The topo included sites I didn’t recall from the BLM map, including the ominous-sounding Massacre Ranch, which is on Massacre Creek, near Massacre Lake. My BLM brochure stated that local ranchers are not in the business of providing food, water, or gasoline to stranded travelers. Still, the ranch covered a lot of territory, and I tried to imagine what a Massacre Ranch buckaroo might look like while I drove over a road layered with surgical instruments. He would be a lean man, on horseback, wearing a black hat and a white hockey mask. Instead of a rifle, he would be carrying a chainsaw in his scabbard.

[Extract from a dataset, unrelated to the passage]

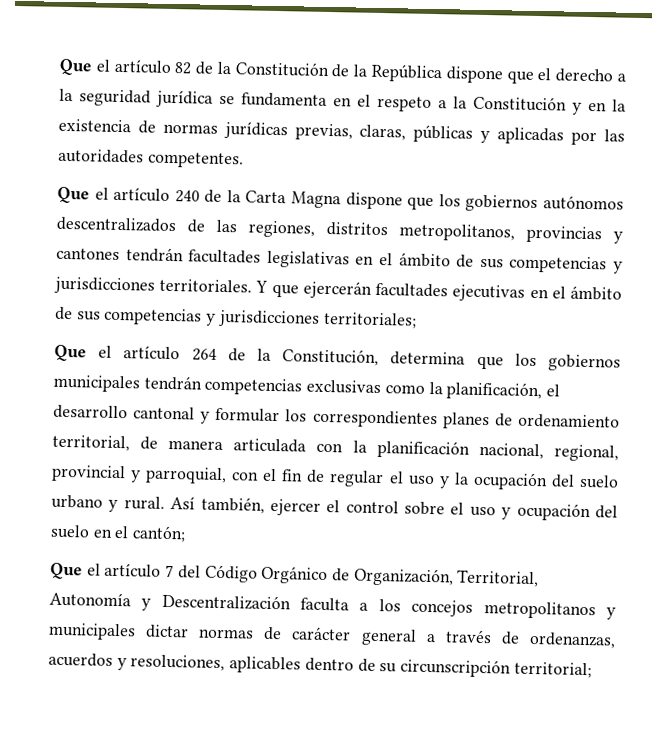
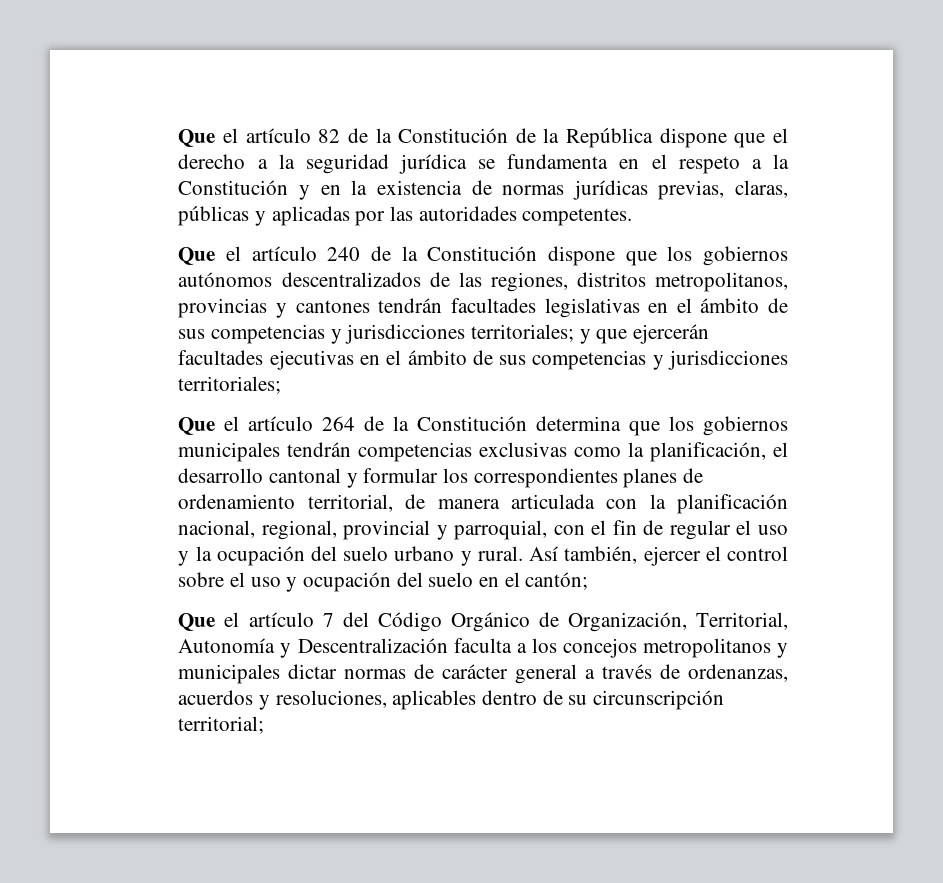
[245,190,342,209] Carta Magna -> [427,246,538,261] Constitución
[159,278,269,293] territoriales. Y -> [471,324,591,344] territoriales; y
[282,348,380,367] Constitución, -> [417,416,528,431] Constitución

Not far from the Massacre Ranch, there is a place called Hanging Rock Canyon. Several families were camped nearby. I said hello and I wandered up into the mouth of the narrow canyon. The rock wall towered eighty feet overhead but looked strangely hollowed, like a domed cave room, and once again I had a sense of the earth turned inside out and naked.
In contrast, a small river ran through the valley floor, and in the well-watered shade, there were dozens of giant aspen trees growing among wild roses and waist-high stands of silver sage. The
water in the stream was clear and cool and six inches deep. It was running slowly and sounded like a fountain in a backyard birdbath. A freshening breeze murmured through the trees and the sounds were like a symphony of life after the silence of the playa. It was a place I could think about, lying on the couch. Maybe write a poem.
When I got back to my truck, several people were gathered about, staring at it.
“Did you know your right rear tire is flat?” one of the men asked.
He advised me to go back to Alturas, past the Massacre Ranch, to get another tire. “I was out here last year and my car wouldn’t start,” he said. “We waited six days before someone came along.”
“Look,” I said, “I had a flat yesterday, one the day before, and now one today. What are the odds that I’ll get another one?”
“One hundred percent,” the fellow said.
But I went off in search of High Rock Canyon anyway, neglecting prudence once again, and driving on progressively smaller tracks through the sage for several hours. At one point, I topped a fairly steep ridge and was almost startled to see another vehicle, a battered old pickup, coming my way. In these situations, the uphill vehicle has the right of way, and I pulled off the road into the sage. The truck had Nevada plates and was pulling a horse trailer. The driver was wearing a white cowboy hat of the type called a silver belly. The name sprang to mind because the cowboy was not wearing a shirt. This was more than just a little strange. I have lived in the mountain West for over twenty years and have never seen a cowboy take off his shirt except to wash. They don’t even roll up their sleeves.
As the truck passed, I could, from my position, look directly down into the cab. The driver wasn’t wearing any pants either. He glanced over at me, touched a forefinger to the brim of his hat, and smiled briefly, as if to say, “Howdy, pilgrim.” He did not seem to be at all disturbed by the encounter and drove off into the distance at about 10 miles an hour. Was this the stuff of poetry? Frankly, it was not something I wanted to lie on the couch and contemplate.
(And then my heart with wonder quakèd / Because the guy was bareass naked.)
The image of the Naked Cowboy pulling a horse trailer over the
naked earth troubled my mind as the sun began bleeding to death in the west. There was a lake below, shining silver in the dying light. I thought it was Summit Lake, at the head of High Rock Canyon. Unfortunately, it was not to my south, as it should have been. I turned on my dome light and studied the map. The only place where I could be looking north at a lake was two miles from the Massacre Ranch. It was, of course, Massacre Lake. Coyotes yipped and howled very near to the truck, and I spent a sleepless night camped in the cab, listening to the gentle sigh of the breeze and wondering whether it was the air escaping from my tires.